The assholes are always trying to tell you what you’re doing wrong. Fuck them. Here are a list of things you already do better than anyone;

1) You write like no-on else

Your voice is unique. Every word, every sentence, every phrase; used and connected in a way that is singular to you and you alone.

I’ve written about it before but here it is again; you are the best in the world at writing like you.

2) Your passion for your story is unmatched

Your story is the best story in the world. You live with it, sleep with it, eat with it and fuck with it. You breathe it, nurture it, raise it from a fledgling idea to a fully formed concept.

Your passion and love for the stories you create can not be rivaled by readers or weathered by critics.

3) You have the best experience for the job

Everything you’ve done in life makes you the most qualified person on the planet to write your story. No other writer knows exactly what you know because none of them have lived your life.

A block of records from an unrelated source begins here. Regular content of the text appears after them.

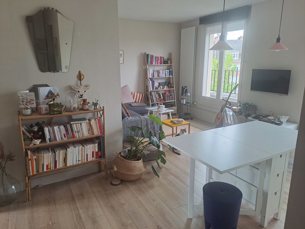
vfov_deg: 54.9
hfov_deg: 69.4
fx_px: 220
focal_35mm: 25
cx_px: 152
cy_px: 114
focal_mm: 4.65
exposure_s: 1/50
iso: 80
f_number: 1.8
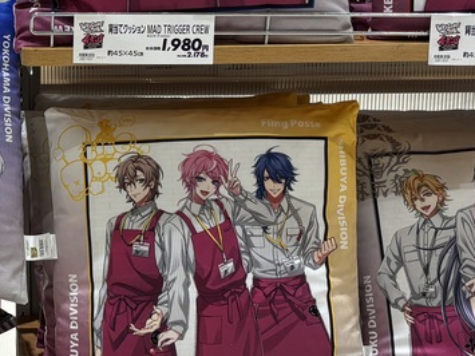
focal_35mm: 88
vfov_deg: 16.7
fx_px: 1207
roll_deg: +1.4
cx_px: -5
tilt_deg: -12.2
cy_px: 110
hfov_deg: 21.4
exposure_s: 1/100
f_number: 1.6
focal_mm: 5.96
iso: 100
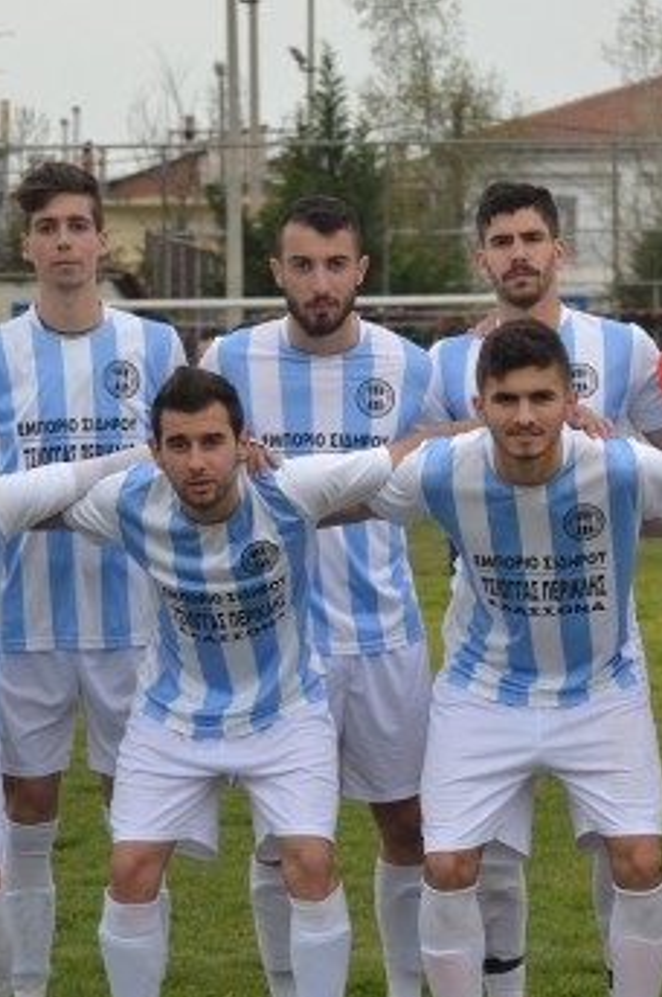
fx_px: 4393
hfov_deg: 8.6
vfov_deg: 12.9
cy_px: 613
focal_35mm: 159
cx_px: 560
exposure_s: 1/800
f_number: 4.2
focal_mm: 55
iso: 400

Your insight is impossible to replicate, your perspective entirely your own. You are the only you there is, and only you can tell your story.

4) You are an expert in your field

You’ve read books that no-one else has heard of, stayed home while everyone else went out so you could immerse yourself in your passions.

Whether it is zombies, romance, or zombie romance, your genre is your life’s study, and your novel is your thesis.

5) You can motivate yourself like no-one else

No amount of reading about how other writers motivate themselves will make a difference, because no other writer can motivate you the way you motivate yourself.

It is only when you decide to write that you actually start - and when you start there is no stopping - you’ll do everything you can to sit down and write. Only you know how to do that. You’re very good at it.

6) You are your best worst critic

No other writer could ever criticise your work the way you do. They could tear your words apart, rip them from the page and slap you across the face with them, but it would only be light relief compared to the pain and suffering you put yourself through.

If nothing else, you may take solace in the fact that no-one will ever be able to make you feel as utterly in despair and full of hatred for your own work than you will.

7) You are the best salesman you know

There is no writer alive, no matter how much of a champion of your work, who could sell it the way you do, because none of them have taken your journey.

Be the champion of your words. Get out there and tell everyone. Tell the world. And don’t stop until the world listens. Writing is only half the journey, getting people to read it is the other half, and no one else can sell your story quite like you can.

You write and sell your stories better than any other writer. Start now.